Natomiast taka precyzje dopiero spotkalem w wyzszej klasy sluchawkach opartych na przetwornikach armaturowych.

Na wykresie widac jak male sa znieksztalcenia na K701.

fallow

  • 6457 / 5869
  • Ekspert
26-06-2009, 15:25
Odnosnie tego zejscia, GS1000 tez zejsciem basu nie grzesza :) mozna powiedziec ze jest ono takie samo jak na K701. W takim razie tutaj wygrywaja DT 880 PRO. K601 nie sluchalem :)

kopaczmopa

  • 786 / 5839
  • Ekspert
26-06-2009, 15:29
nie wiem, ja jestem copraz blizszy okreslenia idealnych sluchawek dla mnie tzn wystarczajaco-idealnych.
ciekawosc brzmienia

majkel

  • 7476 / 5899
  • Ekspert
26-06-2009, 15:33
To posłuchaj. Są podobne w pewien sposób do DT880 Pro, a różnice są raczej na ich niekorzyść - zjedzony wyższy sopran i średnica jakaś taka odzwierzęca. :) Co do precyzji lokalizacji - zależy co się pod tym terminem kryje, bo na na przykład nie lubię zbytniej punktowości, gdyż jest ona nierzeczywista. Potem wychodzi trąbka wielkości klaksonu od roweru. Natomiast GS1000 można zmusić do dużej precyzji lokowania planów i instrumentów, choć możliwe, że nie jest to łatwe. Zasilacz i DAC musi mieć porządnie zrobione zasilanie, łącznie z filtracją śmieci wysokoczęstotliwościowych od prostowników. Zresztą, jest to temat jako tako znany - przy słabym zasilaniu lokalizacja wręcz pływa.

fallow

  • 6457 / 5869
  • Ekspert
26-06-2009, 15:41
Posluchalbym ale K601 nie ma nikt ze znajomych, K701 juz takze sprzedalem. Wierze wiec na slowo :)

Zadania do wykonania:
1. Podaj dosłownie fragment dyskusji o słuchawkach, który zaczyna się od „Natomiast taka precyzje” i ciągnie się aż do „znieksztalcenia na K701.”.
2. Wypisz wszystkie modele słuchawek wymienione w dyskusji o słuchawkach.
3. Odpowiedz krótko na pytania do dyskusji o słuchawkach:
(a) Które słuchawki według fallow wygrywają pod względem zejścia basu?
(b) Co według majkel dzieje się z lokalizacją przy słabym zasilaniu?
(c) Co fallow zrobił już ze swoimi K701?

Prezentowane dane:
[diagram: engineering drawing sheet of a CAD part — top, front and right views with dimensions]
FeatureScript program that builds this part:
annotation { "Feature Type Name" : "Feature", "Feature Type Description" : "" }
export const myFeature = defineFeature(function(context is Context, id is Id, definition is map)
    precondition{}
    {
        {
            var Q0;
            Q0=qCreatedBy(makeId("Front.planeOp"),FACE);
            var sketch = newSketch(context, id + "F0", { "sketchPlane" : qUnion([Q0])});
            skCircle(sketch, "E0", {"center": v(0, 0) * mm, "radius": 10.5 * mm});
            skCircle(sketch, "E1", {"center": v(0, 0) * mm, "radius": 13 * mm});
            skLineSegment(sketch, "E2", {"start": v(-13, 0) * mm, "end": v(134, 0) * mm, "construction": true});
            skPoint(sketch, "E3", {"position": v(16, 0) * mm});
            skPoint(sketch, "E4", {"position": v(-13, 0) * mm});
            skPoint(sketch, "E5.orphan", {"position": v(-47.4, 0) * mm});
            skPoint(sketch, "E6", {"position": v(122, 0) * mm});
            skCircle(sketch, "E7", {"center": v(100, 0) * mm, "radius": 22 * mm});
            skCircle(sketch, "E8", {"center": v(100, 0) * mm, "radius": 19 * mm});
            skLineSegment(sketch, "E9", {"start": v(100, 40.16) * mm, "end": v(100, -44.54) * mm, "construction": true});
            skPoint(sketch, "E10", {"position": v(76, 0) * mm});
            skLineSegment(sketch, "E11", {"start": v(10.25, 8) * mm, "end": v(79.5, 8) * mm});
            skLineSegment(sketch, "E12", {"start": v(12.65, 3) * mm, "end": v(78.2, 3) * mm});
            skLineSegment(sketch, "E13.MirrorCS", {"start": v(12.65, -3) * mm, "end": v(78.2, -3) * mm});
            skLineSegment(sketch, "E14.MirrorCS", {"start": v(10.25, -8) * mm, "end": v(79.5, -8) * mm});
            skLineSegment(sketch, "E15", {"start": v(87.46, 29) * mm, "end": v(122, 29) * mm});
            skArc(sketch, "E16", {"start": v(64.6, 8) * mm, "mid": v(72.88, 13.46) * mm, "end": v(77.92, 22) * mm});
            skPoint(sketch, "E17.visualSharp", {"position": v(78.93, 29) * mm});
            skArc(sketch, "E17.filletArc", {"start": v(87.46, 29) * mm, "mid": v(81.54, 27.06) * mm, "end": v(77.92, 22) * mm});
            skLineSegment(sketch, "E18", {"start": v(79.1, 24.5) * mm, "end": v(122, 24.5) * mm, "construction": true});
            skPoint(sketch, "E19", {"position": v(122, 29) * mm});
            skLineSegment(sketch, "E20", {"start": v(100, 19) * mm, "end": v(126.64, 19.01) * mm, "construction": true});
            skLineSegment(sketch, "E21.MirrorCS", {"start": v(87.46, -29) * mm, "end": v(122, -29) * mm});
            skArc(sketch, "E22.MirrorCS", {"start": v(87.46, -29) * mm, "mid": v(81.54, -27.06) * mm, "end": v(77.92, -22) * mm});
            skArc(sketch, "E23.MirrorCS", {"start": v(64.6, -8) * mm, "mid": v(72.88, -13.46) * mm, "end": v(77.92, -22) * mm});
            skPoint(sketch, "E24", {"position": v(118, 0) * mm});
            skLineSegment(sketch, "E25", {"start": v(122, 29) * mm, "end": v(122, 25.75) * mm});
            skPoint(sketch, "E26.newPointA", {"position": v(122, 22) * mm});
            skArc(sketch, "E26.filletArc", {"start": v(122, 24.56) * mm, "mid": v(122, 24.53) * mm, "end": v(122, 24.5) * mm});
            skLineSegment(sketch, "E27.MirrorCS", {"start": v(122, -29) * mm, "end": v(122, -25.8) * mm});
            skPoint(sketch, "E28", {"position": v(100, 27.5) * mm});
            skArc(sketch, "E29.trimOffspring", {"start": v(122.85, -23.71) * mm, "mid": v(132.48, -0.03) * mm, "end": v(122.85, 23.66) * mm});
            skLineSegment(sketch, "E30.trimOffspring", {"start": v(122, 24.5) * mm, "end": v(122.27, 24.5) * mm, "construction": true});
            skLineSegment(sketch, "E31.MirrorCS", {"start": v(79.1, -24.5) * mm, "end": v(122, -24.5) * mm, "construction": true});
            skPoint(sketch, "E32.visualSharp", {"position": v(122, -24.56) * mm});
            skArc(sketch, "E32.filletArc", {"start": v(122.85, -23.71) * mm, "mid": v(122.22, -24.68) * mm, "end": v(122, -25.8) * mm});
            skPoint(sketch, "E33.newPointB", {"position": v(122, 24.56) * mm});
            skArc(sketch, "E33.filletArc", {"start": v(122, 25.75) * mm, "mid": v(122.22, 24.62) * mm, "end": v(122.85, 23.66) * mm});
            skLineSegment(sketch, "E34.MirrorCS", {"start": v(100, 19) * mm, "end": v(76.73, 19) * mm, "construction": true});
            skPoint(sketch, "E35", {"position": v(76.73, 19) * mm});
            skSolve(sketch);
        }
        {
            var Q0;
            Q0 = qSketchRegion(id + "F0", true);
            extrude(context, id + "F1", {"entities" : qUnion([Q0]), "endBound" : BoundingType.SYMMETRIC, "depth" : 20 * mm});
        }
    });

Odpowiedzi do zadań:
1.
Natomiast taka precyzje dopiero spotkalem w wyzszej klasy sluchawkach opartych na przetwornikach armaturowych.

Na wykresie widac jak male sa znieksztalcenia na K701.

2. K701, GS1000, DT 880 PRO, K601

3.
(a) DT 880 PRO.
(b) Lokalizacja wręcz pływa.
(c) Sprzedał je.